If voters are getting their positions from the parties, rather than evaluating the issues on the merits, it can partly explain the limited benefits of a fact-check story.

People rarely change their minds about a candidate

Nyhan’s research shows a similar conundrum, mainly that fact-check journalism can successfully help people update their knowledge about an issue, but rarely changes their mind about a candidate.

“Ultimately, we find no evidence that changes in factual beliefs in a claim made by a candidate affect voter preferences during a presidential election,” reads a 2019 paper by Nyhan and other researchers.

This echoes similar research, which shows that a reader can process new information from a fact-check story, understand that a politician has made a false claim, and then retain their original beliefs about the politician who made the claim.

It seems that readers go even farther with their opinions about media outlets: They see the media outlet that conducted the fact-check as even more biased than they did before reading the story, even if the story helped them learn about the issue.

Do fact-checks miss the forest for the trees?

The researchers who wrote the journal article at Mass Communication and Society recruited 510 volunteers through an online survey to read a fact-check story about Trump’s claims about gun laws in Chicago. The participants were then asked to evaluate the former president’s claims and rate the bias of the news source.

Trump’s assertion was that Chicago had the strongest gun laws in the nation and yet was still a “total disaster” in terms of crime.
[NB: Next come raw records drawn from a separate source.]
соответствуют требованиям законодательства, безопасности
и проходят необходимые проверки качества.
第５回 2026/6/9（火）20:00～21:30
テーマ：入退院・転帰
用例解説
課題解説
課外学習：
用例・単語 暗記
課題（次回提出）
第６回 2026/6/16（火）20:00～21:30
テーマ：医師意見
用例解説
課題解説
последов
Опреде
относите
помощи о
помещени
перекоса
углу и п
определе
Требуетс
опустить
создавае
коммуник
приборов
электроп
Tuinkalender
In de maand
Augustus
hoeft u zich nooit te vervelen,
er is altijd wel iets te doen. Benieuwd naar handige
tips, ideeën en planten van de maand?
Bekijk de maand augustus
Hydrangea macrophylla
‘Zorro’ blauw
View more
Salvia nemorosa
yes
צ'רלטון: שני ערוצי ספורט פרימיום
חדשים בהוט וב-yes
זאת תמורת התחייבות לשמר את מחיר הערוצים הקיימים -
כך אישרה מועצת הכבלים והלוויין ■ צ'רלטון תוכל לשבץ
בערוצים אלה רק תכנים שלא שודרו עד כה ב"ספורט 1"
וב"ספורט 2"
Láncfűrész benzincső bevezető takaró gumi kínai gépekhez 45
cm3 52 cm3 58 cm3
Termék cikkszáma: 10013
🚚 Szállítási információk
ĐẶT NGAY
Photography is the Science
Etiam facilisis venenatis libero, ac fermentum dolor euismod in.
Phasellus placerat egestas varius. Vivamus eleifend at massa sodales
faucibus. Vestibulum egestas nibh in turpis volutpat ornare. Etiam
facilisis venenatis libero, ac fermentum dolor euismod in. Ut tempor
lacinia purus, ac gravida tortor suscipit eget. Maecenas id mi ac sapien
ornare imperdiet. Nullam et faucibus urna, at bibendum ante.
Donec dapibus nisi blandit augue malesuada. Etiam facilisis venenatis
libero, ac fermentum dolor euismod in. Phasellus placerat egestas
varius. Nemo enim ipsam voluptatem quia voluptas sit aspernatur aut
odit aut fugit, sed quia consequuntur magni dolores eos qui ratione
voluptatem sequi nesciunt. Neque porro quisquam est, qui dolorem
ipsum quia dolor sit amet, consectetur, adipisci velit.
The information about Chicago’s gun laws was a few years old and Trump had a propensity to overstate the level of violence in the city.

Although the study seems to back up previous research on fact-check journalism updating readers’ knowledge, this study is limited to a single story and, although researchers controlled for a “Trump effect,” it was being conducted in the unique media environment that swirled around the former president. It could be that Canada, or the U.S. in the post-Trump world, wouldn’t show the same effects.

The Chicago gun laws fact-check story used by the researchers is also a good illustration of the more nebulous issues with this kind of journalism. The fact-check piece corrects several incorrect statements by Trump, but fails to tackle the substance of what he was arguing.

Trump said Chicago has the strongest gun laws in the nation and the highest crime rate: both inarguably false statements. But, it’s also true that Chicago has a high crime rate (ranked seventh in murder rate) and has strong gun laws (Illinois gets an A- and is ranked 8th in this scorecard).

Trump’s inability to get these basic facts right was obviously a concern for the media and the public, but it could be at the expense of ignoring the broader issue. It could be that readers sympathetic to Trump, or his argument, would reasonably consider the fact-check’s angle on the issue to be biased, because it focused on the narrow untrue statements, rather than legitimate concerns about the efficacy of some gun laws.

Nyhan said that although success of the genre and the results of fact-check journalism are mixed, he still believes it can serve an important purpose by keeping politicians in check.

“In particular I think it provides an important check on political elites who don’t receive very strong negative feedback or repercussions when they make false or misleading statements,” said Nyhan.